---- Available data

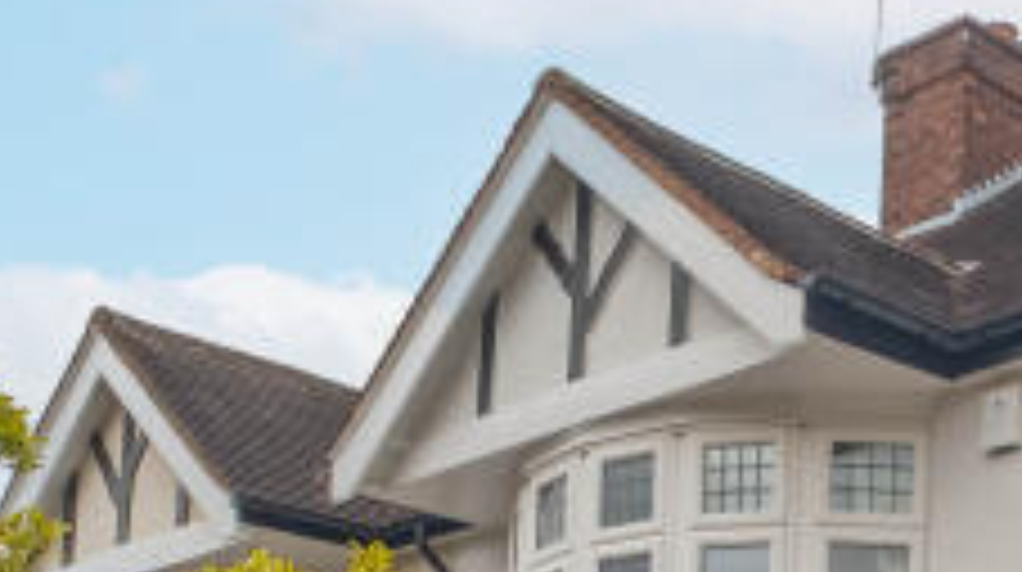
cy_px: 826
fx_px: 1922
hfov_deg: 28.2
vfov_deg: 15.7
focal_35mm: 71
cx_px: 986
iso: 400
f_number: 6.4
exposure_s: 1/320
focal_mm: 10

--------

Print out the material word for word, omitting the pictures.

cy_px: 826
fx_px: 1922
hfov_deg: 28.2
vfov_deg: 15.7
focal_35mm: 71
cx_px: 986
iso: 400
f_number: 6.4
exposure_s: 1/320
focal_mm: 10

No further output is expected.